Chocolatito Gonzalez (pictured on the left next to Jesse “Bam” Rodriguez after a sparring session at the Garcia Boxing Academy in Riverside, CA) turned 37 in June. That’s an advanced age for a prizefighter, in particular a prizefighter who competes in one of the smallest weight classes and Chocolatito began his boxing career in the very smallest class.

In October of 2015, he was elevated to #1 pound-pound-pound by The Ring magazine and also by the Transnational Boxing Rankings Board, displacing long-reigning king Floyd Mayweather. Chocolatito was then 43-0 with 37 KOs and competing in the flyweight (112-pound) class.
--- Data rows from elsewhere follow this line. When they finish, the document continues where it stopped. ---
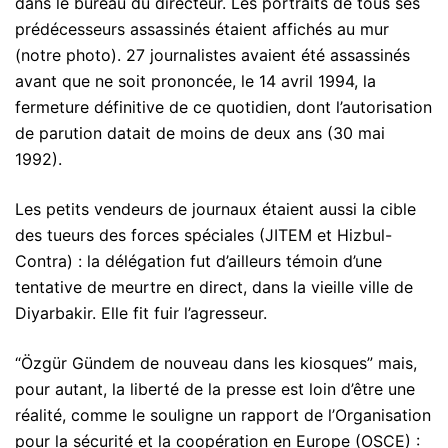
dans le bureau du directeur. Les portraits de tous ses
prédécesseurs assassinés étaient affichés au mur
(notre photo). 27 journalistes avaient été assassinés
avant que ne soit prononcée, le 14 avril 1994, la
fermeture définitive de ce quotidien, dont l’autorisation
de parution datait de moins de deux ans (30 mai
1992).
Les petits vendeurs de journaux étaient aussi la cible
des tueurs des forces spéciales (JITEM et Hizbul-
Contra) : la délégation fut d’ailleurs témoin d’une
tentative de meurtre en direct, dans la vieille ville de
Diyarbakir. Elle fit fuir l’agresseur.
“Özgür Gündem de nouveau dans les kiosques” mais,
pour autant, la liberté de la presse est loin d’être une
réalité, comme le souligne un rapport de l’Organisation
pour la sécurité et la coopération en Europe (OSCE) :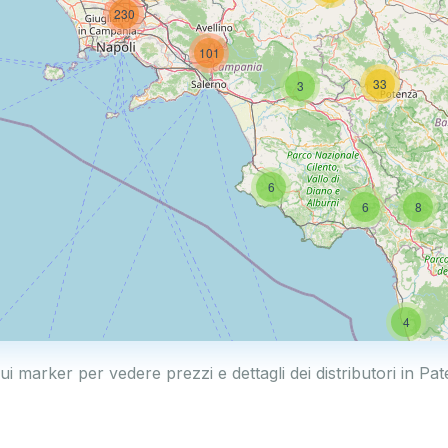
230
101
33
3
6
6
8
4
ui marker per vedere prezzi e dettagli dei distributori in Pa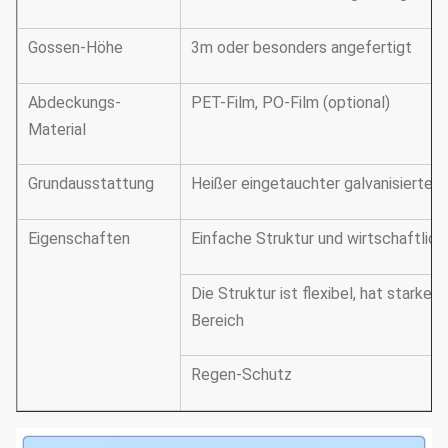
Gossen-Höhe
3m oder besonders angefertigt
Abdeckungs-
PET-Film, PO-Film (optional)
Material
Grundausstattung
Heißer eingetauchter galvanisierter
Eigenschaften
Einfache Struktur und wirtschaftlich
Die Struktur ist flexibel, hat stark
Bereich
Regen-Schutz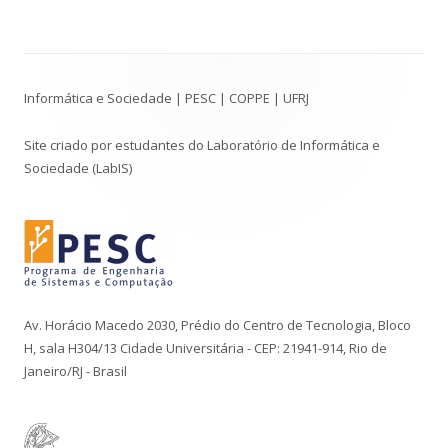
Conteúdo
Informática e Sociedade | PESC | COPPE | UFRJ
do
Rodapé
Site criado por estudantes do Laboratório de Informática e
Sociedade (LabIS)
Av. Horácio Macedo 2030, Prédio do Centro de Tecnologia, Bloco
H, sala H304/13 Cidade Universitária - CEP: 21941-914, Rio de
Janeiro/RJ - Brasil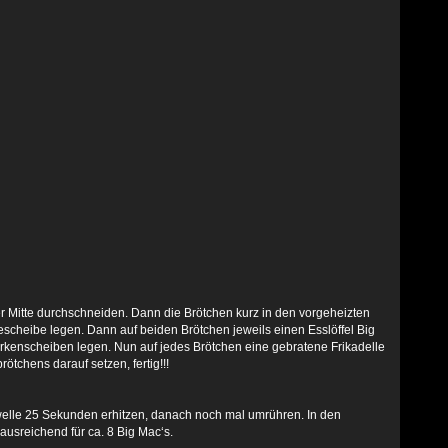
er Mitte durchschneiden. Dann die Brötchen kurz in den vorgeheizten
escheibe legen. Dann auf beiden Brötchen jeweils einen Esslöffel Big
urkenscheiben legen. Nun auf jedes Brötchen eine gebratene Frikadelle
tchens darauf setzen, fertig!!!
elle 25 Sekunden erhitzen, danach noch mal umrühren. In den
usreichend für ca. 8 Big Mac‘s.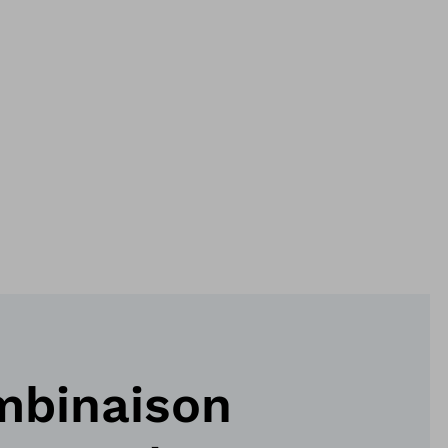
mbinaison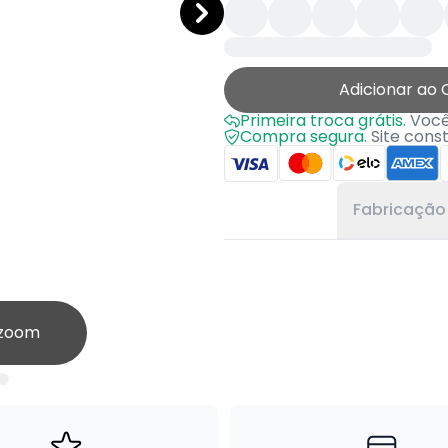
Adicionar ao 
Primeira troca grátis.
Você 
Compra segura.
Site cons
Fabricação
 zoom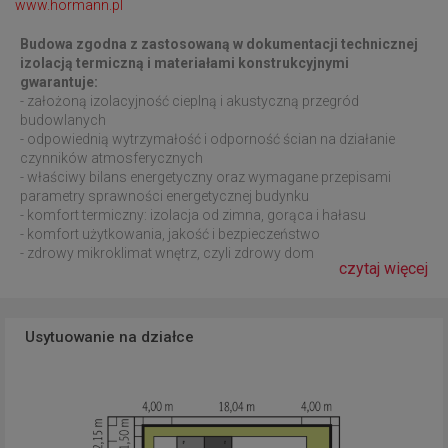
www.hormann.pl
Budowa zgodna z zastosowaną w dokumentacji technicznej
izolacją termiczną i materiałami konstrukcyjnymi
gwarantuje:
- założoną izolacyjność cieplną i akustyczną przegród
budowlanych
- odpowiednią wytrzymałość i odporność ścian na działanie
czynników atmosferycznych
- właściwy bilans energetyczny oraz wymagane przepisami
parametry sprawności energetycznej budynku
- komfort termiczny: izolacja od zimna, gorąca i hałasu
- komfort użytkowania, jakość i bezpieczeństwo
- zdrowy mikroklimat wnętrz, czyli zdrowy dom
czytaj więcej
Usytuowanie na działce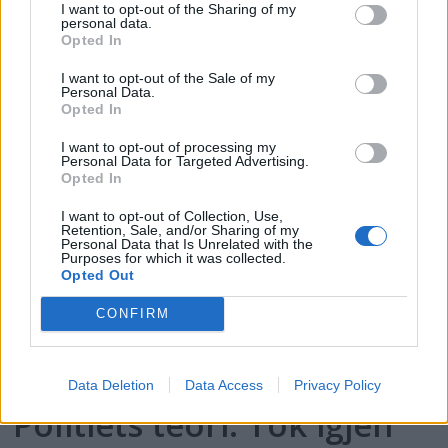
PLUS
I want to opt-out of the Sharing of my
personal data.
Opted In
Satser på Sting, øker
I want to opt-out of the Sale of my
Personal Data.
salget
Opted In
I want to opt-out of processing my
Personal Data for Targeted Advertising.
Opted In
I want to opt-out of Collection, Use,
Retention, Sale, and/or Sharing of my
Personal Data that Is Unrelated with the
Purposes for which it was collected.
Opted Out
CONFIRM
Data Deletion
Data Access
Privacy Policy
Politiets teori: Tok igjen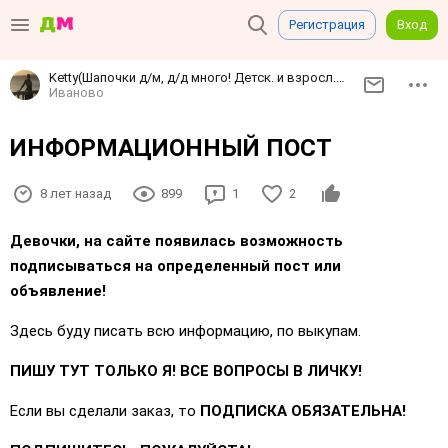
Регистрация
Вход
Ketty(Шапочки д/м, д/д мн
Иваново
ИНФОРМАЦИОННЫЙ ПОСТ
8 лет назад
899
1
2
Девочки, на сайте появилась возможность
подписываться на определенный пост или
объявление!
Здесь буду писать всю информацию, по выкупам.
ПИШУ ТУТ ТОЛЬКО Я! ВСЕ ВОПРОСЫ В ЛИЧКУ!
Если вы сделали заказ, то
ПОДПИСКА ОБЯЗАТЕЛЬНА!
Since then, Gonzalez is 9-4, losing twice to Thailand’s Srisaket Sor Rungvisai (L MD 12; L KO 4) and twice to Mexico’s Juan Francisco Estrada (L SD 12; L MD 12).

Scottish boxing historian Matt McGrain, writing about Chocolatito’s “coronation” at the top of the P-F-P list, had this to say: “[Gonzalez] is the antithesis of Floyd…a destroyer who does not seek to hit and not be hit, but rather to hit, hit, hit…he breaks people.”

There were shades of the 2015 version of Gonzalez tonight. He still throws punches in bunches, but he also gets hit more often than he would have earlier in his career. Now a veteran of 22 world title fights who has answered the bell as a pro for 305 rounds, he would be wise to call it a career and rest on his laurels.

But he won’t and his next fight will inevitably be a bantamweight title fight in Japan. In an unprecedented development, all four of the belt-holders at 118 are Japanese: Junto Nakatani (WBC), Takuma Inoue (WBA), Ryosuke Nishida (IBF), and Toshiki Takei (WBO). On top of that, Chocolatito’s promoter is Japanese boxing kingpin Akihiko Honda.

With his win tonight, Gonzalez, a surefire first ballot Hall of Famer, advanced his record to 52-4 (42 KOs).